The Bowmanville Merchant
- Type: Weekly newspaper
- Founder: Cephas Barker
- Founded: 1869
- Ceased publication: 1884
- City: Bowmanville, Ontario

= The Bowmanville Merchant =

Canadian newspaper

The Bowmanville Merchant was a weekly newspaper published in Bowmanville, Ontario from 1869 to 1884.

== History ==
A lifelong Methodist, Cephas Barker was born in 1818 in Chatham, Kent County, to a devout Baptist father. He came to Bowmanville in 1867 after leaving Ontario in 1856, having spent years in the navy and nearly a decade as a Superintendent Minister on Prince Edward Island.

Barker was the manager of the Merchant, which had a circulation of 1,000 in the townships of Darlington, Clarke and Cartwright, publishing on Fridays with a 75 cent per annum fee for subscription. Paul Trebilcock was the editor, a stationer and bookseller as Barker was. Trebilcock was also a member of YMCA and an agent for Travellers Insurance. Trebilcock continued to operate as a book and recreation goods seller with ads in the succeeding publication to the Merchant, the Canadian Statesman. Trebilcock’s son Arthur J. would be best known as president of the Toronto Stock Exchange, retiring in 1958 at the age of 70. Arthur was the son of Paul and his wife Christina, who married in 1875. Local event listings in the Canadian Statesman have Paul Trebilcock still alive in 1922.

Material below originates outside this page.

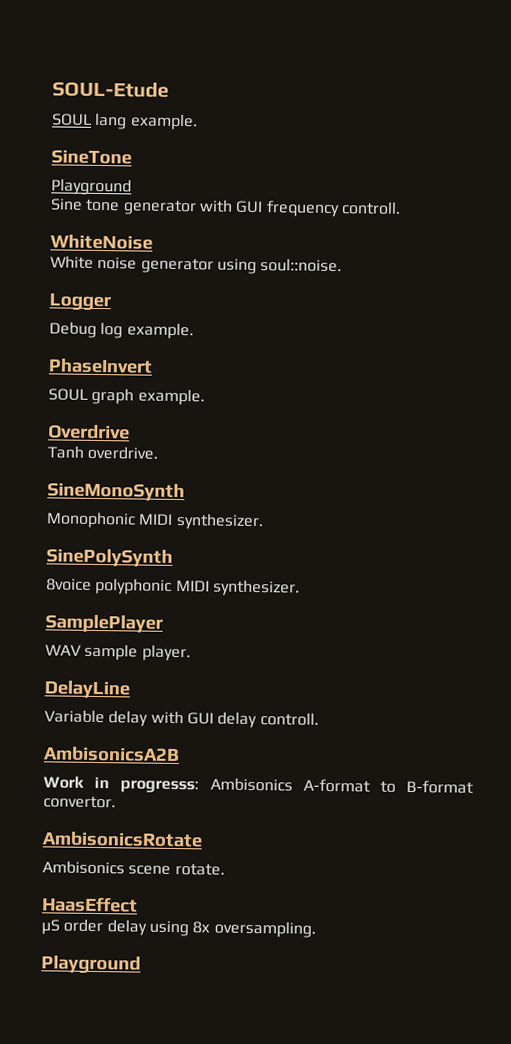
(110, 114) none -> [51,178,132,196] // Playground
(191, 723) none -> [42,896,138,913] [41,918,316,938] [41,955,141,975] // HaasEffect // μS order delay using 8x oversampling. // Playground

The paper generally contained a number of front page columns devoted to literature, poetry, letters to the editor, tips for the farm and household, and plenty of columns for advertisements, including Barker’s own “People Book Store and Sabbath School Depot.” Barker was also a member of the Board of Trustees for the town, where reports of his meetings published in the Merchant regularly showed the liberal leaning Barker clashing with the Conservative John McClung.

The paper itself did not have specific columns reporting on the events of other communities, but is an excellent source of examples for advertising, goods and services, and illustrated classifieds of the time. Literature generally had a number of columns devoted to it on the front page, as well as international topics and provincial news.

Three years before the Merchant began, Barker was editor and publisher of The Observer, an eight page Bible Christian denominational newspaper. Paul Trebilcock also acted as foreman for that paper when it was being printed in the Horsey Block. As well as running the West Durham Steam Printing House, Barker sold books and goods from his King Street office. One such book is History of the Early Settlement of Bowmanville and Vicinity by John T. Coleman, printed 1875 and regarding history and zoology of the region.

Barker held his position for 14 years until being succeeded by H. John Nott, though he only published for three more years until July 1, 1884. This was due to a $55,000 deficit, possibly incurred by a saturated marketplace of Methodist papers. Cephas was married to Elizabeth Barker, whose obituary he printed in the March 12th, 1875 issue. Barker’s own funeral took place on November 16, 1881, in London, Ontario, and was attended by many of his fellow Bible Christians, five years after the Merchant had been absorbed by the Canadian Statesman.